Ohio’s version of UPMIFA includes a “5% of fund value” annual spending safe harbor rule and replaces the “historic dollar value” standard of Uniform Management of Institutional Funds Act (UMIFA). Ohio UPMIFA states, “the appropriation for expenditure in any year of an amount not greater than 5% of the fair market value of an endowment, whether or not the total expenditures from it exceeds 5%, calculated on the basis of market values that are determined at least quarterly and averaged over a period of not less than three years immediately preceding the year in which the appropriation for expenditure was made, creates irrefutable presumption of prudence.” The safe harbor spending rule eliminates preexisting restrictions related to underwater endowment accounts and provides a threshold by which prudence can be measured.
Section III - Investment of Endowed Funds
Endowed funds are invested to grow and expand the assets of the Foundation and create the income needed to provide student scholarships and grants for specified College programs. These assets will be managed to offset the erosion of inflation and/or to provide an equal or higher value in the future. For details, please refer to the Zane State College Foundation Investment Policy. The Foundation may retain the services of a professional investment portfolio manager to insure consistently higher return on investment. In such a case, the Investment Committee will provide oversight and guidance to the portfolio manager as to an appropriate and prudent level of investment risk.

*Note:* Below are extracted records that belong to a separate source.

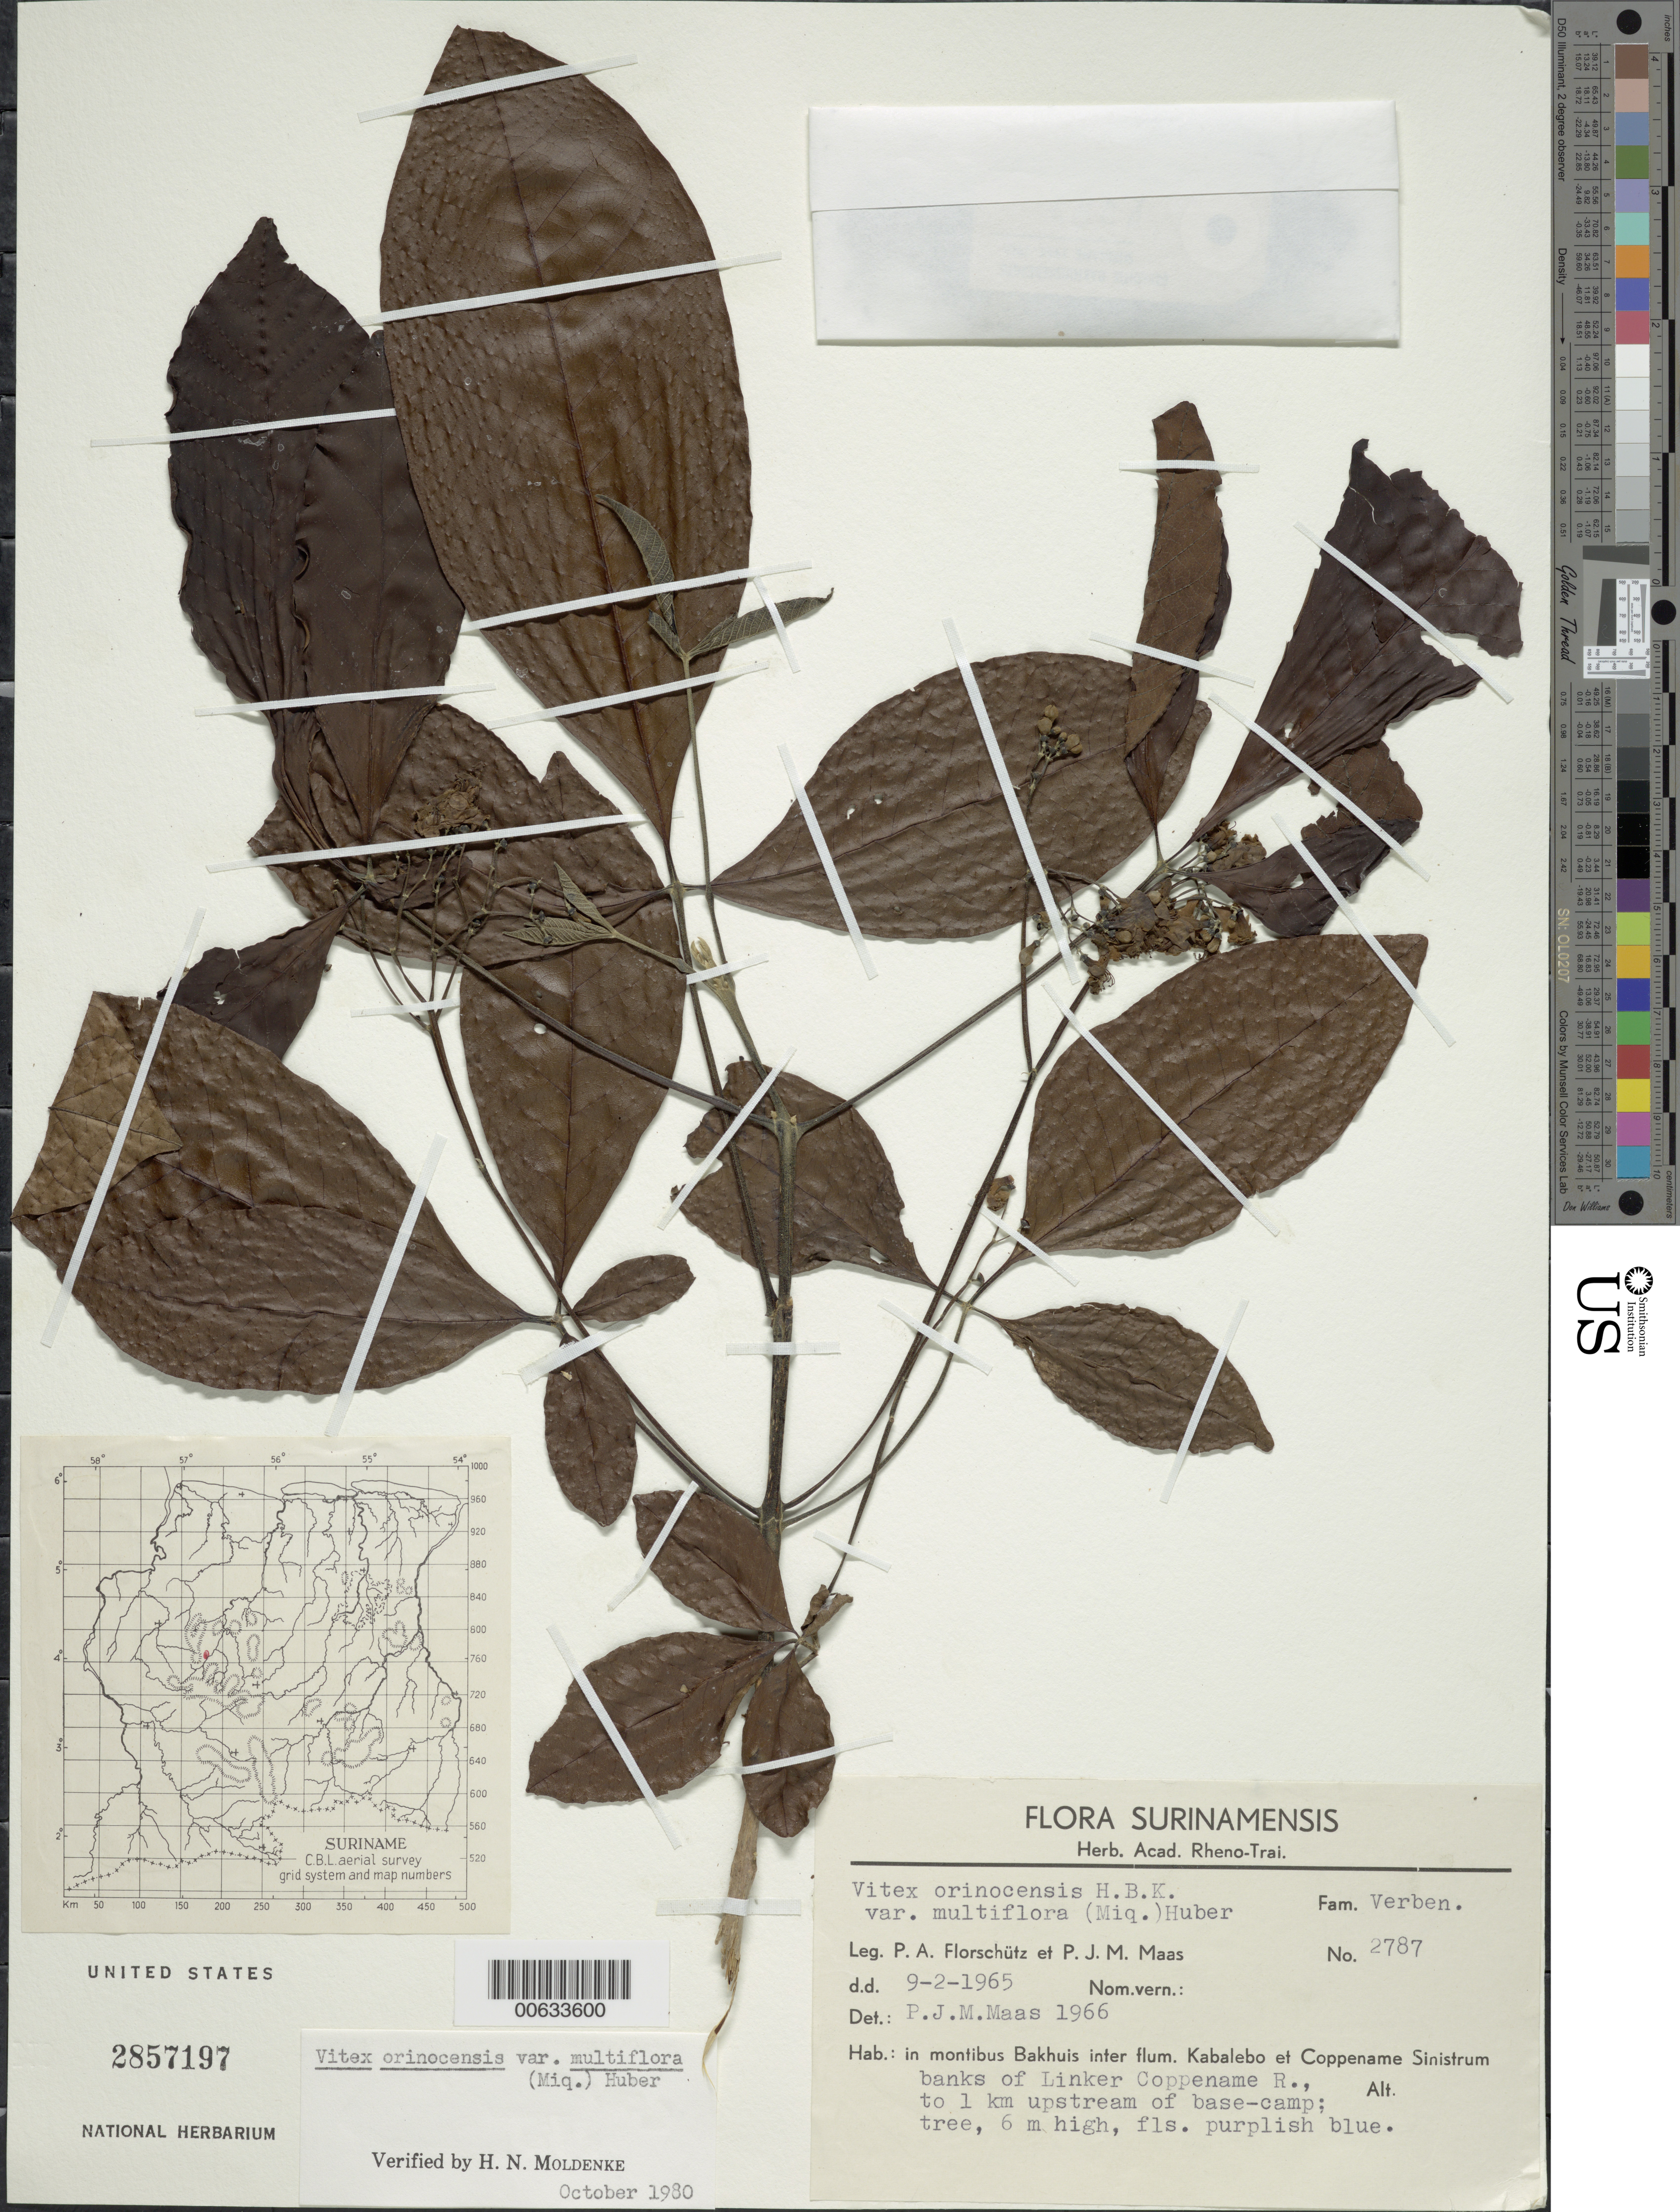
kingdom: Plantae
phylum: Tracheophyta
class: Magnoliopsida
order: Lamiales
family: Lamiaceae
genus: Vitex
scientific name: Vitex orinocensis var. multiflora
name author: (Miq.) Huber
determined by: Moldenke, H. N.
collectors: P. Florschütz & P. Maas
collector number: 2787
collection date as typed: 9-Feb-65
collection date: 1965-02-09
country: Suriname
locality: Mont Bakhuis, betw. Kabalebo & Coppename Rivers, banks of Linker Coppename R. to 1km upstream of base-camp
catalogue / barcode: US 2857197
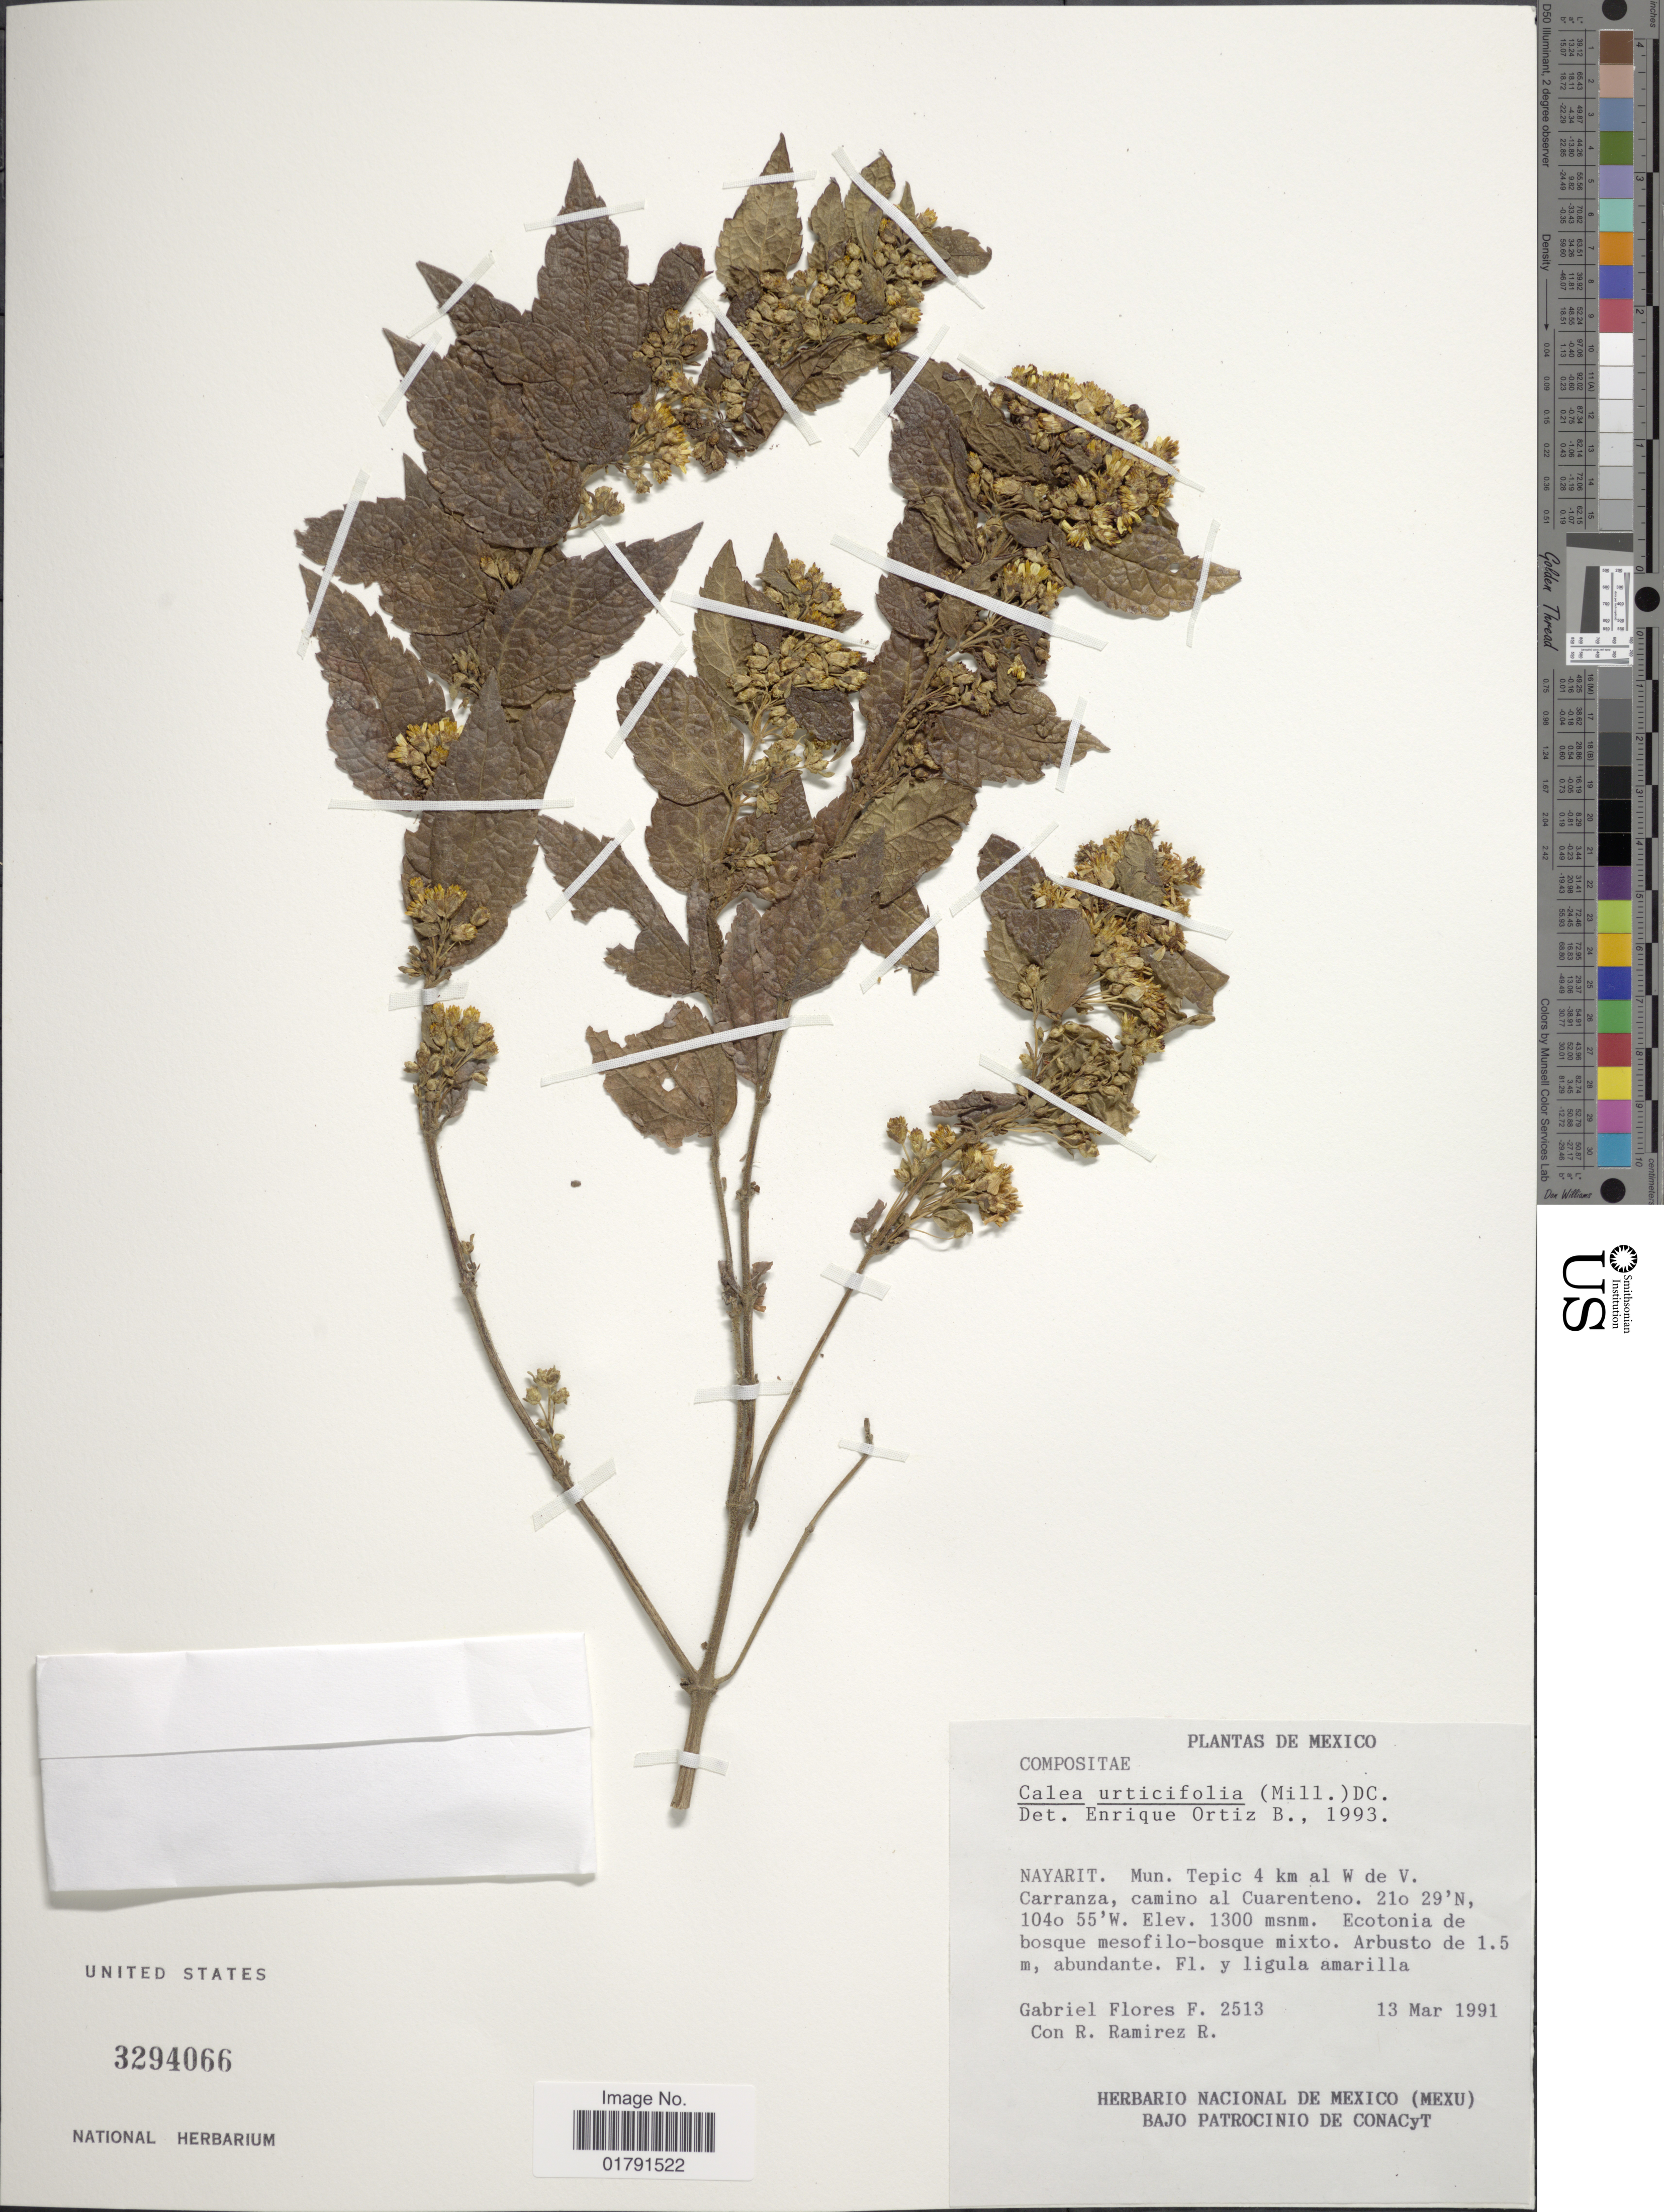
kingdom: Plantae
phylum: Tracheophyta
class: Magnoliopsida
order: Asterales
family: Asteraceae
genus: Calea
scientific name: Calea urticifolia var. urticifolia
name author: (Mill.) DC.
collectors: G. Flores F. & R. Ramirez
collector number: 2513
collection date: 1991-03-13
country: Mexico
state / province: Nayarit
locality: Mun. Tepic 4 km al W de V. Carranza, camino al Cuarenteno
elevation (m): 1300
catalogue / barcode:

Section IV - Timing of Calculations
Newly created endowment funds must be invested for at least one year prior to the calculation date. Exceptions to this rule shall be approved by the Treasurer of the Foundation Board of Directors and the Foundation Executive Director.
Section V - Spending Rate
The spending allocation level from endowment assets is important to the long-term preservation and enhancement of real endowment value. Therefore, the Foundation adopts a policy of allocating an amount each fiscal year up to four (4%) percent, subject to annual Board approval, of the December 31 trailing twelve-quarter moving average of fair market value of its permanently restricted endowment funds, unless otherwise directed by the donor of a specific fund. For newly endowed funds that do not possess a twelve-quarter history the Foundation will distribute the spend rate from the average of the available quarterly market values.
In January of each year, each endowment account may be charged a one and one-half (1.5%) percent administrative fee of the endowment balance at the end of December which will offset investment management fees and administrative costs. Exceptions to these appropriation guidelines may be granted by the Board of Directors.